GM spricht von mehr als einem halben Dutzend möglicher Käufer für Opel. Die meisten davon Finanzinvestoren. Die wenigen industriellen Kandidaten interessieren sich ohne Zweifel vor allem für die Bücher der Konkurrenz.

Es ist verständlich, dass GM einen Finanzinvestor bevorzugt. Der klamme Autokonzern wird auch weiterhin eng mit Opel zusammenarbeiten, denn dort konzentriert sich GMs Know-How über benzinsparende Kleinwagen. Vom neuen Mehrheitsaktionär erwartet man sich, was GM in den letzten Jahren versäumt hat: Zugeständnisse von den Gewerkschaften und Hilfe vom Staat einfordern.

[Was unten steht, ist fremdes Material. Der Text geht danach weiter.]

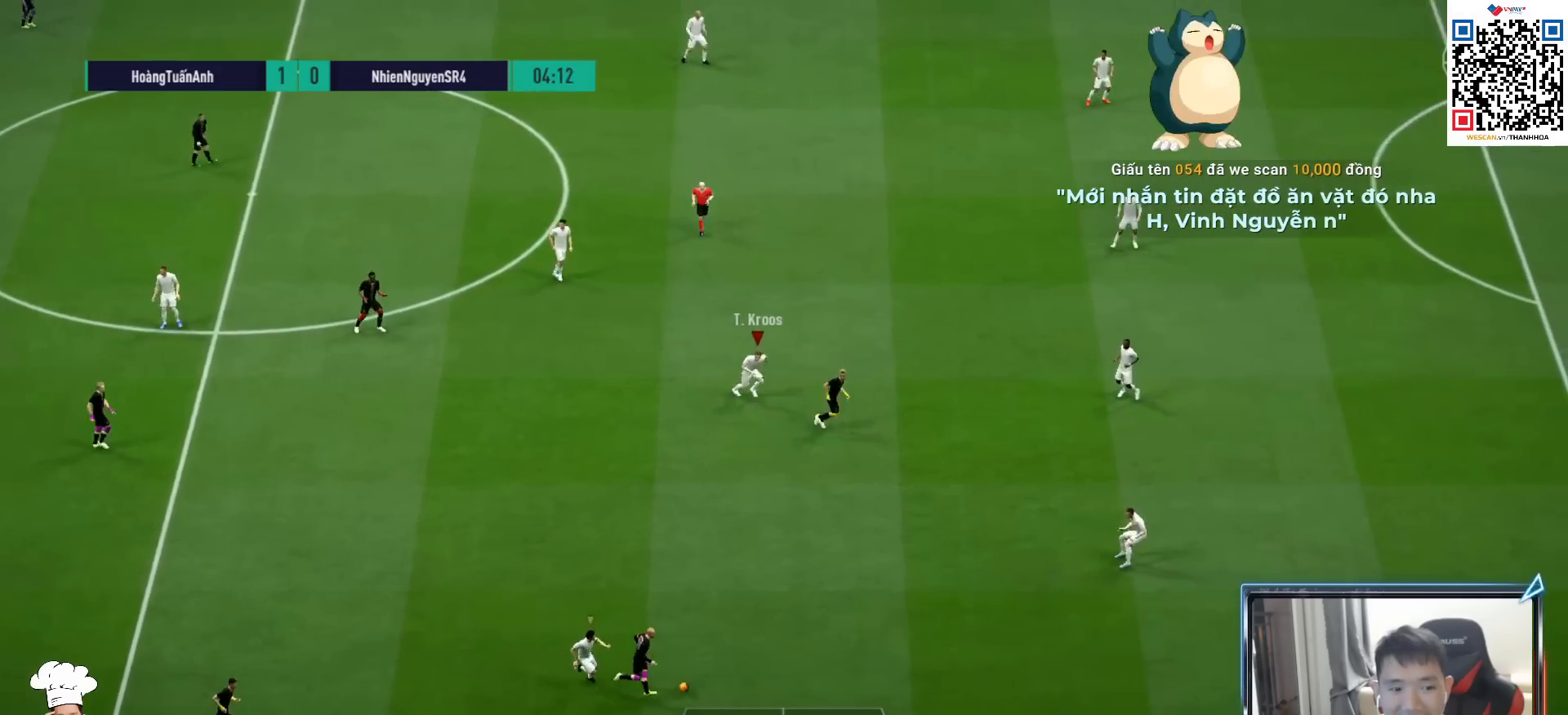
{"buttons": ["R1", "R2"], "left_stick": "down-right", "right_stick": "center", "events": []}
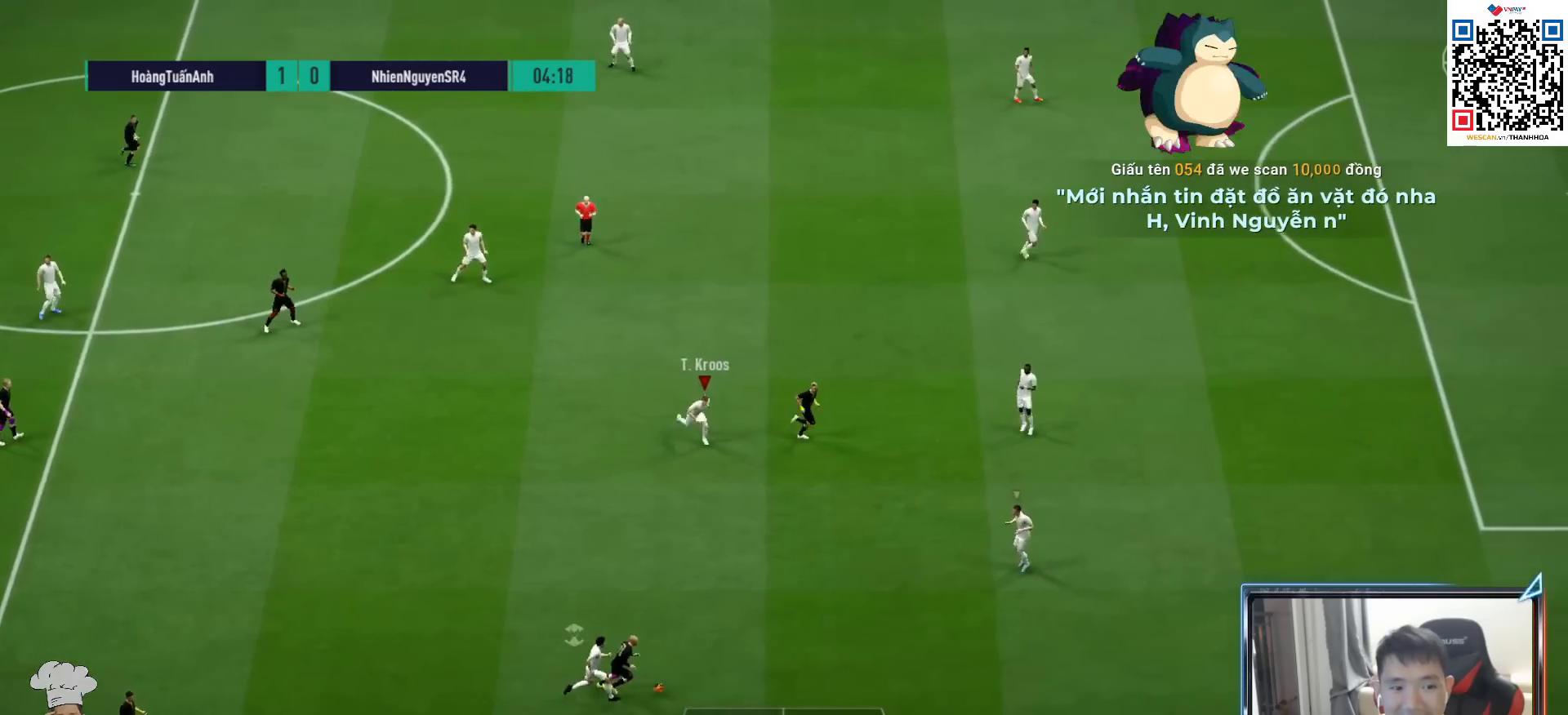
{"buttons": ["R1", "R2"], "left_stick": "down", "right_stick": "center", "events": [[450, "left_stick", "down"]]}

Dank des derzeitigen deutschen Politklimas scheint es fast sicher, dass Opel als Autokonzern auch in absehbarer Zeit noch existiert. Schließlich ist Wahlkampf. Der sozialdemokratische Kanzlerkandidat und derzeitige Außenminister Frank-Walter Steinmeier hat bereits medienwirksam von der Regierung verlangt, "alles in ihrer Kraft stehende" zur Opel-Rettung zu tun.

Dennoch wird sich ein zukünftiger Finanzinvestor genau unter die Lupe nehmen lassen müssen in einem Land, in dem Minister Investoren als "Heuschrecken" bezeichnen. Die staatlichen Kreditgarantien werden strenge Auflagen wie das Verbot von Fabrikschließungen und Entlassungen mit sich bringen. Solche Maßnahmen verringern den Profit und werden renditehungrige Investoren zweimal über die Höhe ihres Engagements grübeln lassen. Opel trägt ein Preisschild - jetzt wird verhandelt.